Ce rapport de 92 pages, intitulé « “You Feel Like Your Life is Over”: Abusive Practices at Three Florida Immigration Detention Centers Since January 2025 » (« “Vous avez l'impression que votre vie est finie” : Pratiques abusives dans trois centres de rétention pour migrants en Floride depuis janvier 2025 »), révèle que les personnes détenues au Krome North Service Processing Center (« Krome »), au Broward Transitional Center (« BTC ») et au Federal Detention Center de Miami (« FTC ») ont été enfermées dans des conditions de surpeuplement et d'insalubrité, soumises à des traitements dégradants, et privées d’accès à des soins médicaux rapides et adéquats. Le rapport décrit les expériences vécues par 17 migrants dans ces trois centres de rétention depuis le 20 janvier.

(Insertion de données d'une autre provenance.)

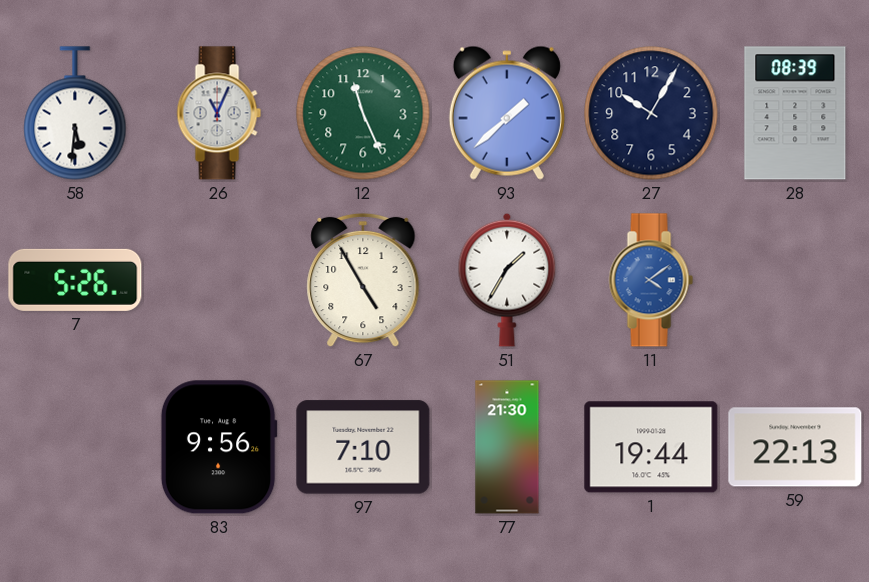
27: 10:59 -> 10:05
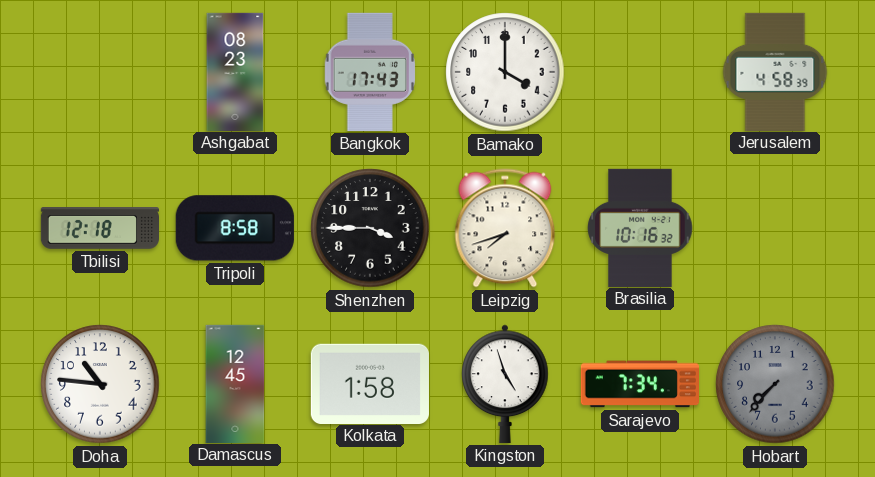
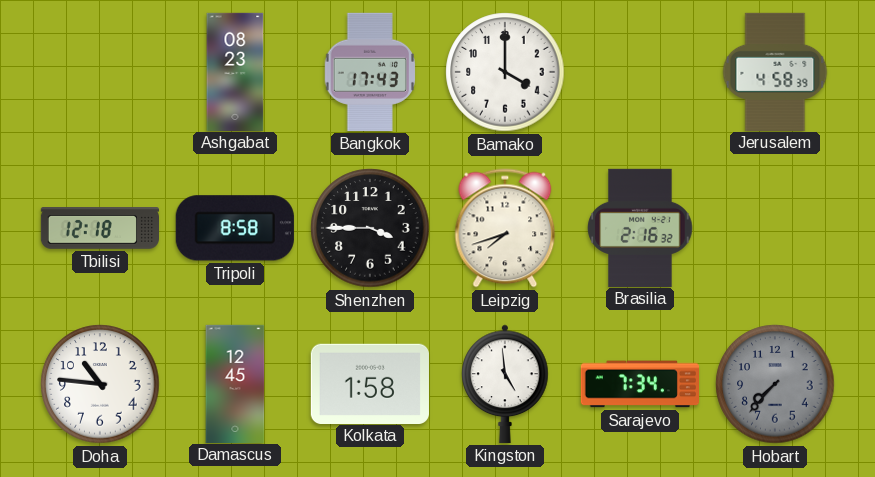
Brasilia: 10:16 -> 2:16
Kingston: 4:57 -> 4:59
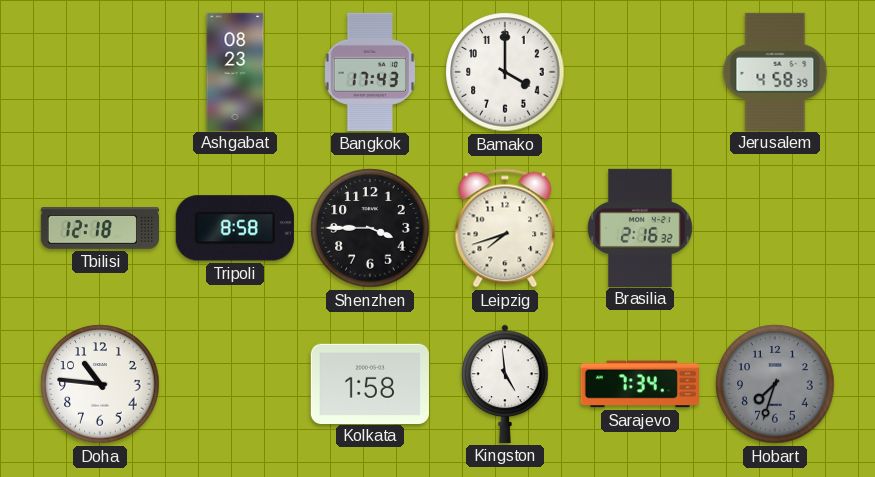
Damascus: 12:45 -> none
Hobart: 7:37 -> 7:33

Americans for Immigrant Justice est un cabinet d'avocats à but non lucratif qui lutte pour la justice pour les migrants par le biais d’assistance juridique, de litiges visant des changements à long terme, ainsi que des actions de plaidoyer et de sensibilisation. Human Rights Watch est une organisation non gouvernementale internationale qui enquête sur des violations des droits humains dans le monde entier, publie des rapports et vise à promouvoir la justice et l’obligation de rendre des comptes. Sanctuary of the South est une association dont la mission est de promouvoir la justice et la libération de personnes injustement détenues, en s’appuyant sur « l'amour et le soutien mutuel ».

Les chercheur-euse-s des trois organisations ont mené des entretiens avec des migrants actuellement ou précédemment détenus, des membres de leurs familles et des avocats spécialisés en droit de l'immigration ; les chercheur-euse-s ont aussi analysé les données publiées par les services d'immigration et de douane des États-Unis (Immigration and Customs Enforcement, ICE), ainsi que d'autres documents officiels.

Depuis l'arrivée au pouvoir du président Donald Trump, son administration a provoqué une forte hausse du nombre de migrants détenus à travers le pays. Les données de l'ICE montrent qu’à la mi-avril, le taux de population dans 45 des 181 centres de rétention officiels à travers le pays dépassait la capacité contractuelle prévue.

La hausse du nombre de personnes détenues par l'ICE a été particulièrement forte en Floride, suite aux politiques fédérales et étatiques qui ont élargi le champ d'application des mesures de contrôle de l'immigration. Dans le centre Krome, le nombre de migrants détenus a plus que triplé au cours des trois premiers mois de 2025, atteignant un niveau près de trois fois sa capacité opérationnelle. Le centre FDC, conçu à l’origine comme prison fédérale, a commencé à être utilisé pour détenir des centaines de migrants en février.

Centres de rétention pour migrants en FloridePopulation quotidienne moyenne Click to expand Image Le nombre moyen de personnes détenues quotidiennement dans les centres de rétention pour migrants en Floride est passé d'environ 1 480 en mars 2024 à environ 3 280 en mars 2025. © 2025 Human Rights Watch

« L'escalade des mesures contre l’immigration et les tactiques répressives de l'administration Trump terrorisent des communautés et déchirent des familles ; ceci est particulièrement cruel en Floride, dont la prospérité repose pourtant sur ses communautés immigrées », a déclaré Katie Blankenship, avocate spécialisée en droit de l'immigration et cofondatrice de Southern Sanctuary. « L'approche rapide, chaotique et cruelle utilisée pour arrêter et détenir des personnes a des conséquences mortelles, et provoque une crise des droits humains qui affectera cet État et le pays tout entier pendant des années. »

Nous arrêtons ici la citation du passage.